Last year, a Federal Reserve Board study found that debit card use eclipsed check-writing for the first time. And the federal government is phasing out the use of paper checks for benefit payments, relying on direct deposit and debit cards instead. The paper check seemed destined soon to be, like the manual typewriter and the cassette player, a casualty of our increasingly electronic age.
But it seems that even the most tech-savvy among us simply can’t live with paper checks: ING Direct, the online bank that was recently acquired by Capital One, announced that for the first time it would make checkbooks available to account holders.
Prior to this, ING customers could fill out a form online and have a paper check sent to a recipient of their choice; of course, this required advance planning and waiting on snail mail — not exactly the quick, convenient type of transaction online banking customers prize. For a while, the bank also let customers order checks on their own through warehouse club Costco, but discontinued this a couple of years ago.

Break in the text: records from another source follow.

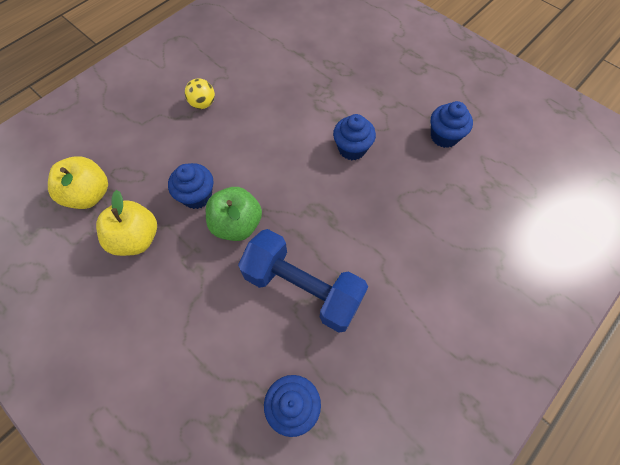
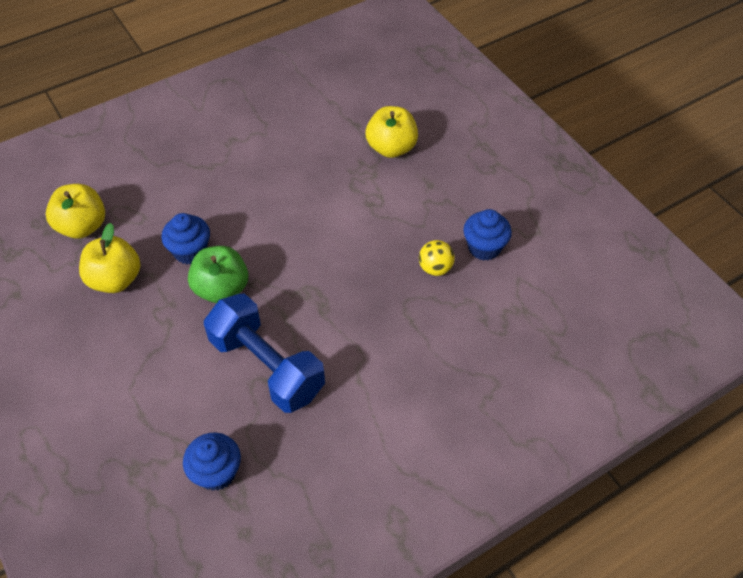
camera: 15 degrees right, 10 degrees down
(203, 104) = (229, 158): yellow ball -> yellow ball (435, 268)
(337, 68) = (391, 148): none -> yellow apple
(352, 149) = (374, 238): blue cupcake -> none

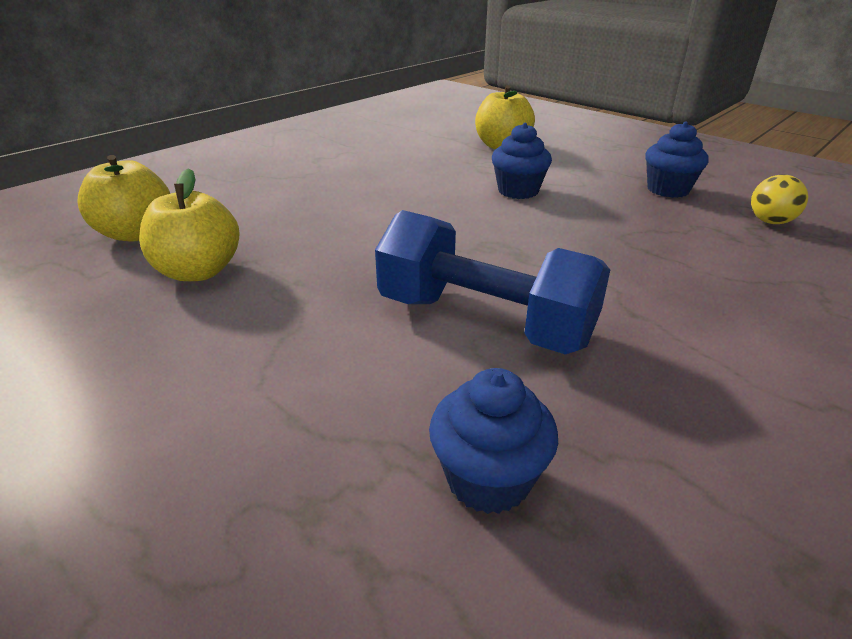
camera: 15 degrees left, 20 degrees down
(190, 251) = (305, 234): blue cupcake -> blue cupcake (518, 191)
(221, 289) = (367, 259): green apple -> none
(435, 268) = (630, 209): yellow ball -> yellow ball (770, 222)

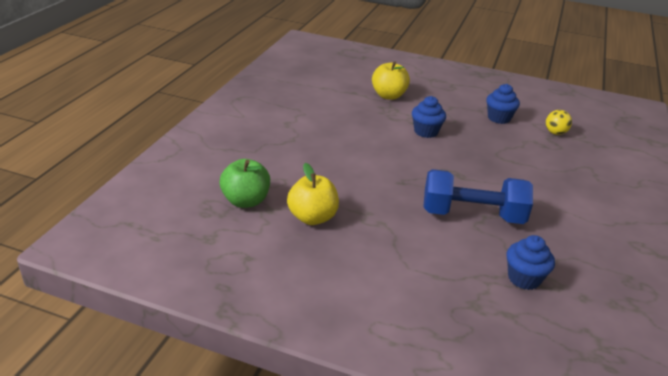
camera: 25 degrees left, 0 degrees up
(136, 233) = (245, 201): yellow apple -> green apple

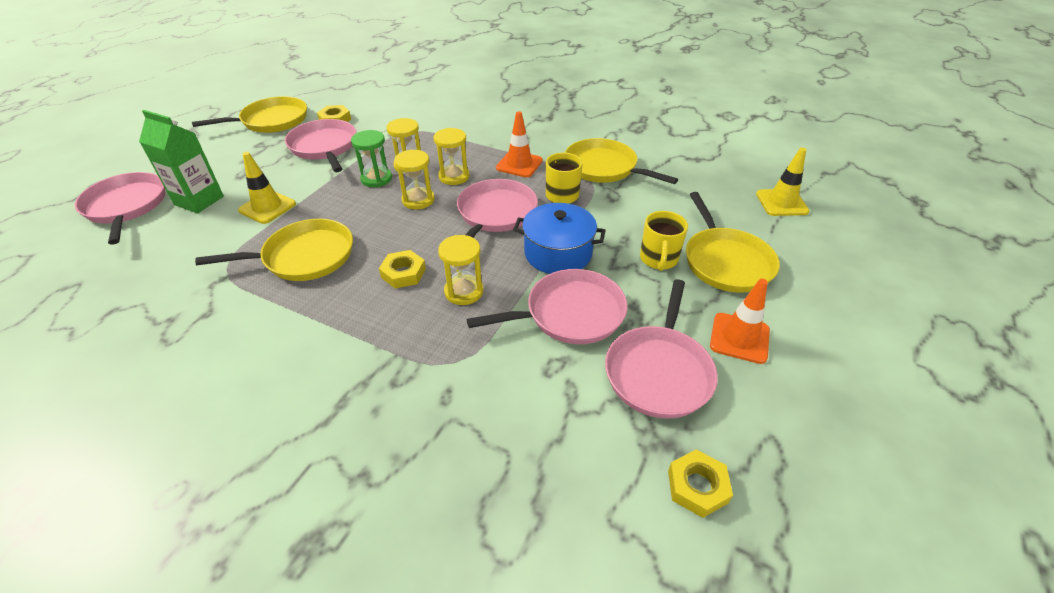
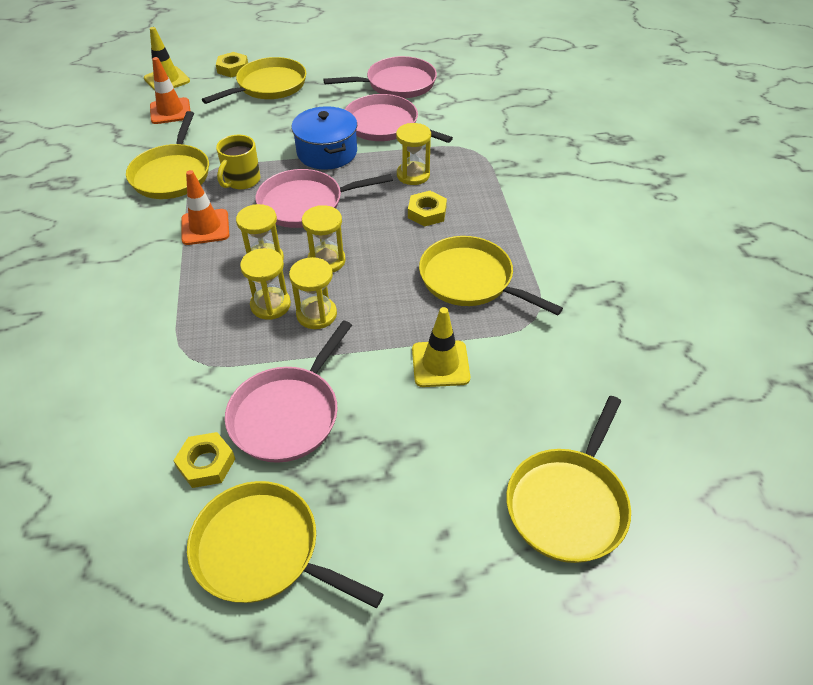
camera: 125 degrees left, 5 degrees up
(126, 206) = (568, 504): pink pan -> yellow pan
(199, 200) = (489, 438): green carton -> none
(376, 179) = (316, 314): green hourglass -> yellow hourglass
(658, 259) = (292, 110): yellow mug -> none
(697, 486) = (454, 58): yellow nut -> yellow nut (233, 68)
(739, 338) = (342, 67): orange traffic cone -> orange traffic cone (170, 111)

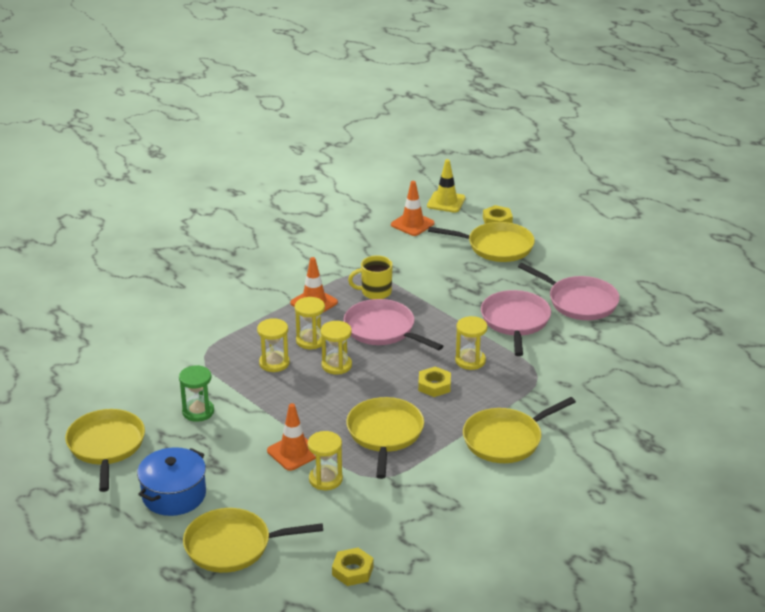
camera: 55 degrees right, 15 degrees down
(172, 174) = (348, 262): yellow pan -> yellow pan (506, 439)
(206, 463) = (140, 400): yellow nut -> yellow nut (352, 571)
(288, 414) = (198, 412): pink pan -> green hourglass
(316, 314) = (285, 384): yellow hourglass -> yellow hourglass (325, 479)
(327, 152) = (449, 311): blue pot -> blue pot (174, 495)
(440, 364) = (293, 452): yellow traffic cone -> orange traffic cone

Accountholders vented their frustration on ING customer forums and blogs. It seemed that even people who were tech-savvy enough to be comfortable doing most of their banking online still wanted the fallback of a paper checkbook on hand. Maybe someone from ING was reading its customers’ gripes, because the online bank announced it would offer paper checks this year to its Electric Orange accountholders.
ING Direct customers can now go online and pay $5 for a book of 50 paper checks. (The other big player in the online bank space, Ally Financial, already offers checks and doesn’t charge for them.)
In an article in American Banker magazine, ING’s head of product strategy said there was still too much of a demand for paper checks for the bank to not offer them:
“It’s not something that our customers want; it’s really something they need. … Customers begrudgingly feel that they need to have paper checks until the rest of the world catches up.”
It’s a counterintuitive move, but it could be one that benefits ING Direct and new owner Capital One. Paper checks are a hassle, but sometimes it can be an even bigger hassle not to have access to them. If ING manages to eliminate one of the drawbacks to its online checking, it could draw more customers who are ambivalent about a traditional banking relationship but don’t want to give up any conveniences.